Saturday, April 27, 2024
Environment

From food waste to soil food using machinery  

By Bruce Thompson

Australian households waste more than 2.5 million tonnes of food per year which equates to around 4kg per household per week. Although the various tiers of government would prefer all households to use compost bins, worm farms and bokashi systems to remove food waste from landfill, the reality is that machinery is required to make the process of food waste conversion to soil additive viable from a time-cost analysis perspective.

With fertiliser costs soaring through the roof in recent months, urea is but one example quadrupling in price over a 12-month period, protecting profit lines from rising fertiliser costs is now a problem that more and more Australian horticulture and agribusinesses are having to solve.

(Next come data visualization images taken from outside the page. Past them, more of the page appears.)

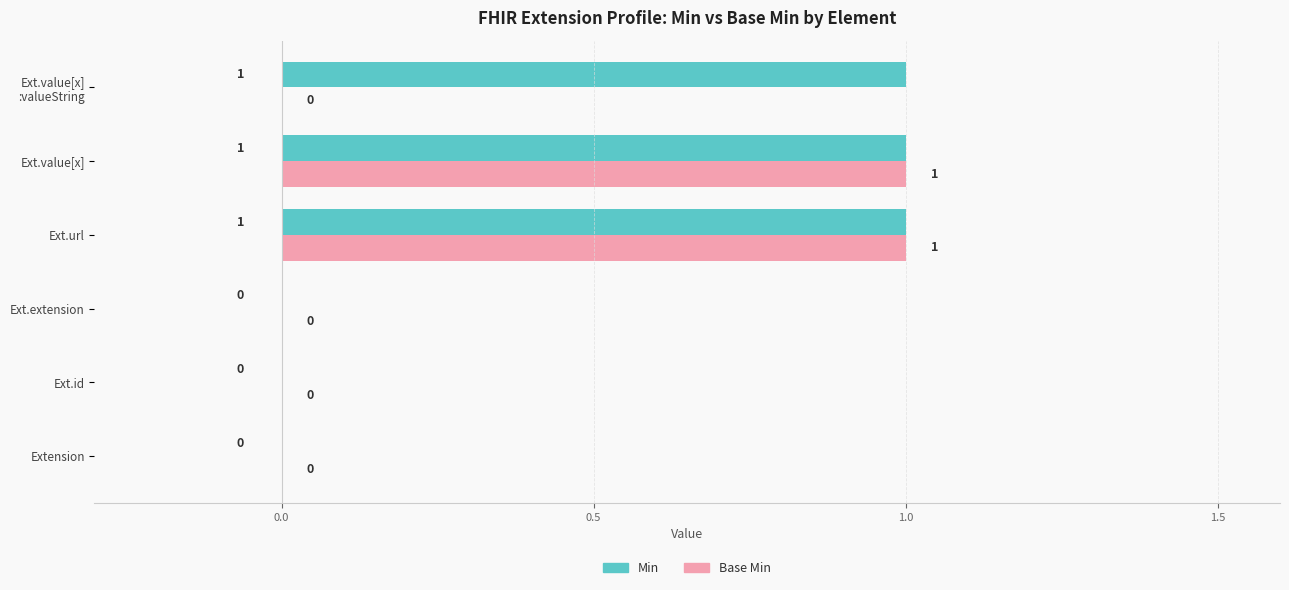

The Min series shows 1 at Ext.id. True or false?

False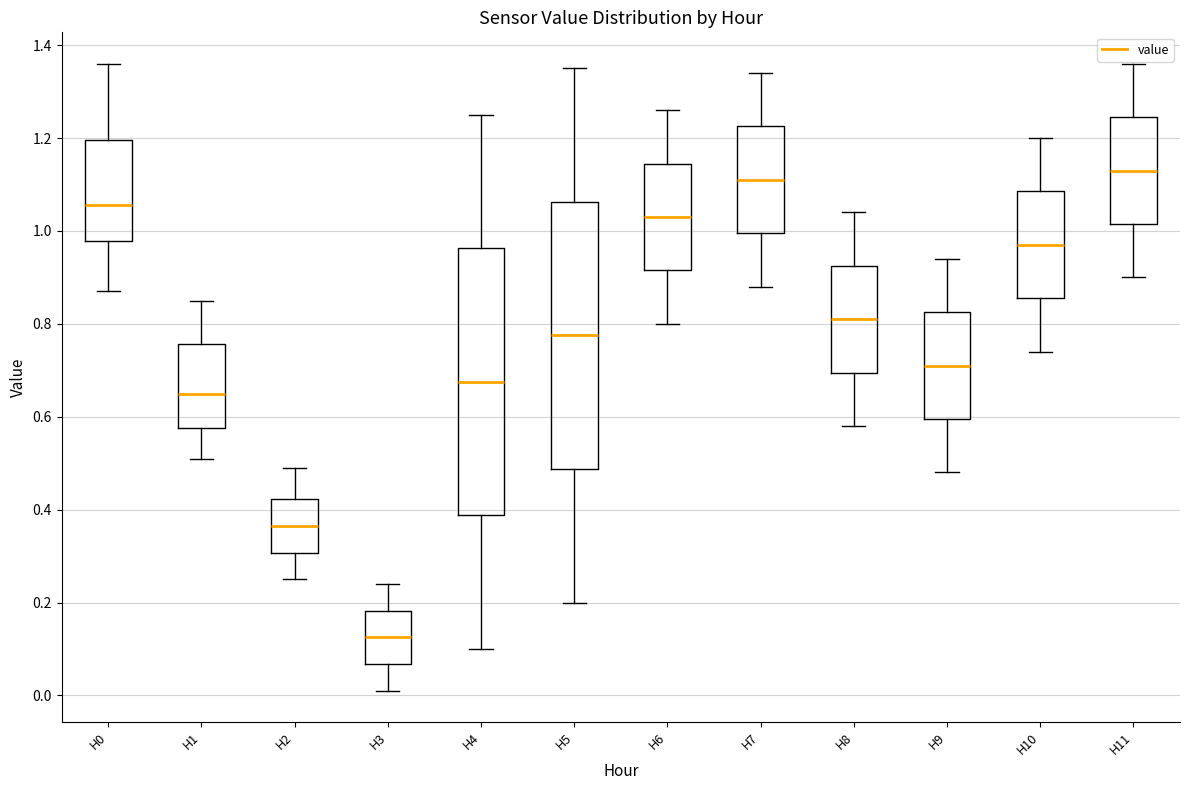

Reading left to right, read every box against the y-axis: the position of its median line, the range the box covers, and the ends of its whiskers. The values are not printed on the chart, so give them approximately, as read against the axis.

H0: median 1.06, box 0.98 to 1.20, whiskers 0.88 to 1.36
H1: median 0.66, box 0.58 to 0.76, whiskers 0.52 to 0.86
H2: median 0.36, box 0.30 to 0.42, whiskers 0.26 to 0.50
H3: median 0.12, box 0.06 to 0.18, whiskers 0.02 to 0.24
H4: median 0.68, box 0.38 to 0.96, whiskers 0.10 to 1.26
H5: median 0.78, box 0.48 to 1.06, whiskers 0.20 to 1.36
H6: median 1.04, box 0.92 to 1.14, whiskers 0.80 to 1.26
H7: median 1.12, box 1.00 to 1.22, whiskers 0.88 to 1.34
H8: median 0.82, box 0.70 to 0.92, whiskers 0.58 to 1.04
H9: median 0.72, box 0.60 to 0.82, whiskers 0.48 to 0.94
H10: median 0.98, box 0.86 to 1.08, whiskers 0.74 to 1.20
H11: median 1.14, box 1.02 to 1.24, whiskers 0.90 to 1.36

One possible solution is to work with local councils, supermarkets, schools, entertainment, aged care facilities and other producers of large amounts of food waste to use mechanical action heating and shredding to dehydrate organic waste of every description into organic fertiliser or blended compost. 

An example of this is the GAIA rotary food waste dehydrator marketed by Eco Guardians, which crushes, shreds and deodorises the food waste to reduce the moisture content. This produces a nutrient-rich dry biomass that is only 10 to 15% of the original volume of waste. Weeds and seeds are sterilised and pathogens eliminated in the process which makes the end product an ideal soil conditioner. The GAIA rotary food waste dehydrator is fully automated and doesn’t need additional time to manage the process with each batch being fully unloaded in as little as nine hours after the process commences.

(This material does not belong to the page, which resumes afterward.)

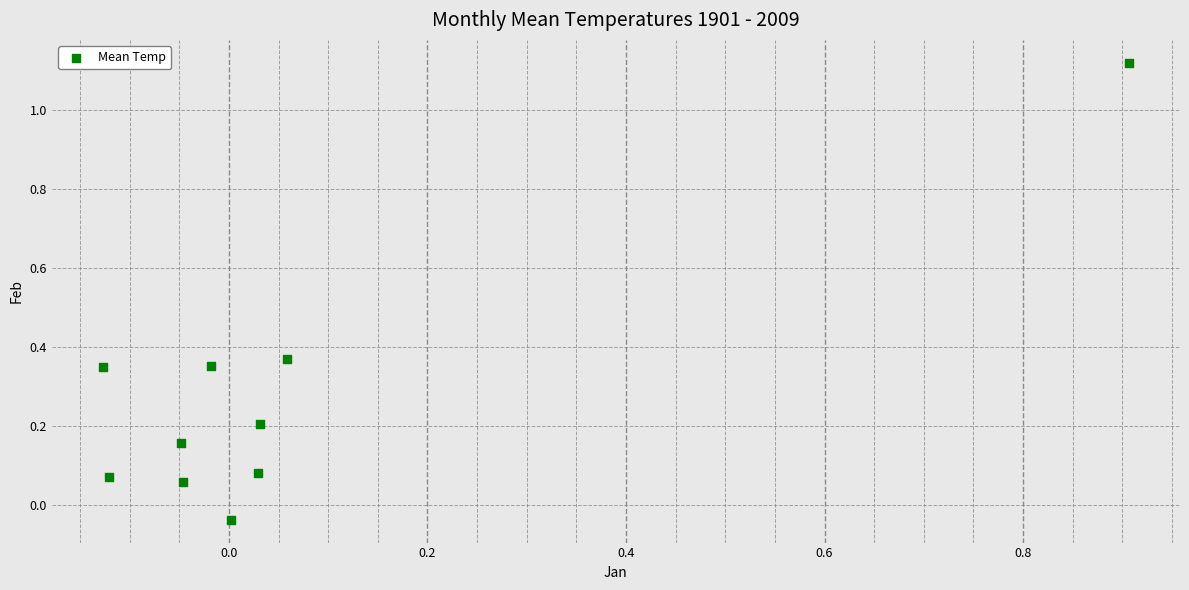

What is the range of Y values (max minus min)?

1.2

Food waste digester systems tend to be used where larger volumes of food waste are being generated and used by larger organisations as the process can take up to 24 hours, but the liquid from the process can be diverted to grey water. The ExBio machines marketed by Waste Initiatives, and the LFC Biodigester marketed by Power Knot, are two easy-to-use digestors which could easily be integrated into most small businesses. ORCA Digesters are compact in their design and could easily fit into a commercial kitchen.

Mechanised food digesters can be purchased for as little as $2000.

And if food waste is now powering cities, might it also be able to power homes through smaller anaerobic digester systems that operate like solar cells in the near future?

Mossy Earth, based in the UK, markets a home biogas system that converts food scraps into cooking gas and fertiliser. The gas is 60% methane and can generate two hours of cooking on a high flame, using six litres of organic waste. The home biogas system uses fresh animal manure with fruits, veg, grains, peels, cooking oil, dairy, meat and cow, horse, pig, sheep, and dog manure all being acceptable. The biodigester requires a space 2.1m x 1.2m no further than 20 metres from your house or business. The system starts generating gas within 1 to 3 weeks once 100 litres of animal manure has been used to generate the gas. The home biogas system is available for less than US$1000.

While all tiers of government are now exploring ways to get food waste out of landfill due to the greenhouse emissions, and if greenhouse emissions from global food waste was a country, it would be the third-highest greenhouse emitter. There is a need for councils to scale up digesters for municipal use. The City of Cockburn in Western Australia invested $8 million in an anaerobic digester that is now powering over 3000 homes using the methane gas ploughed back into the electricity grid.

Food waste costs the Australian economy $20 billion annually. In 2017, the Australian Government launched the National Food Waste Strategy, setting the objective of halving food waste along the supply and consumption chain by 2030. With food waste comprising as much as 30% of Australian councils’ kerbside collection rubbish bins, the need to convert food waste into cost savings, be that as soil conditioner or electricity, is prescient in the minds of waste industry workers and horticulturists alike – or in my case, both.